· Nominal GDP per capita income dropped last year to $68,674 from $72,658 in 2019.

Cayman’s economy contracted by an estimated 6.7% in 2020, in the wake of the COVID-related lockdown measures, which hurt the economy.
The economic contraction followed a period of strong expansion with an average Gross Domestic Product (GDP) growth of 3.5% over the previous five years.
The lockdown measures, including ongoing border closures, combined with a fall in global and local demand, led to the real GDP declining.
According to the Annual Economic Report 2020 released by Cayman’s Economics and Statistics Office, nominal GDP per capita income dropped last year to $68,674 from $72,658 in 2019. The report highlights a decline in most sectors of the economy in 2020, with hotels and restaurants hit hardest, suffering a 76.6% decrease.
The services sector was down23.2%, transport and communication declined by 14.4% while the wholesale and retail trade sector dropped 4.3%.
Insignificant growth in finance and insurance sector
However, the finance and insurance sector, which accounts for approximately 32.7% of GDP, expanded by 0.3%. This was mainly due to a rise in insurance activities evidenced by a rise in net premium across most categories, the economic report noted.
However, the domestic banking sector contracted despite a rise in credit. On the other hand, COVID-mitigation efforts, and border closures, increased activity in the healthcare sector, which went up 15.7% and government services, up 7.2%.
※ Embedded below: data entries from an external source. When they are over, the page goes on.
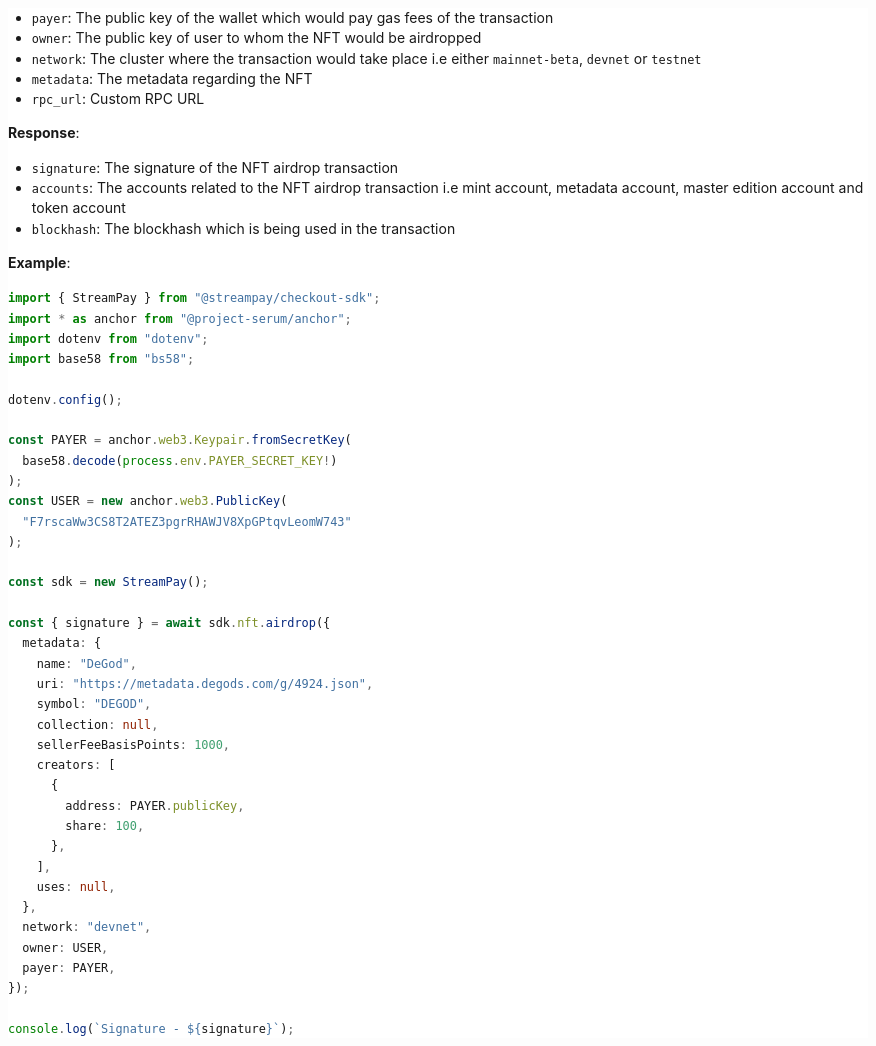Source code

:- `payer`: The public key of the wallet which would pay gas fees of the transaction
- `owner`: The public key of user to whom the NFT would be airdropped
- `network`: The cluster where the transaction would take place i.e either `mainnet-beta`, `devnet` or `testnet`
- `metadata`: The metadata regarding the NFT
- `rpc_url`: Custom RPC URL

**Response**:

- `signature`: The signature of the NFT airdrop transaction
- `accounts`: The accounts related to the NFT airdrop transaction i.e mint account, metadata account, master edition account and token account
- `blockhash`: The blockhash which is being used in the transaction

**Example**:

```ts
import { StreamPay } from "@streampay/checkout-sdk";
import * as anchor from "@project-serum/anchor";
import dotenv from "dotenv";
import base58 from "bs58";

dotenv.config();

const PAYER = anchor.web3.Keypair.fromSecretKey(
  base58.decode(process.env.PAYER_SECRET_KEY!)
);
const USER = new anchor.web3.PublicKey(
  "F7rscaWw3CS8T2ATEZ3pgrRHAWJV8XpGPtqvLeomW743"
);

const sdk = new StreamPay();

const { signature } = await sdk.nft.airdrop({
  metadata: {
    name: "DeGod",
    uri: "https://metadata.degods.com/g/4924.json",
    symbol: "DEGOD",
    collection: null,
    sellerFeeBasisPoints: 1000,
    creators: [
      {
        address: PAYER.publicKey,
        share: 100,
      },
    ],
    uses: null,
  },
  network: "devnet",
  owner: USER,
  payer: PAYER,
});

console.log(`Signature - ${signature}`);
```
Construction activity, which rebounded strongly in the second half of 2020, showed mixed results for the full year. The value of building permits in Grand Cayman increased by 88.1% to $555.6 million, mainly due to commercial projects.
The value of planning approvals went down by 0.8% to $883.2 million. The total value of property transfers fell by 6.4% to $807.1 million, as both freehold and leasehold transfers dropped.
Central government recorded an overall fiscal deficit of $116.4 million, as revenue collection declined to $797.4 million and expenditure increased to $913.8 million. Merchandise imports fell by 6.3% to US$1.11 billion, reflecting declines of 37% and 2.2% in oil-related and non-oil imports, respectively.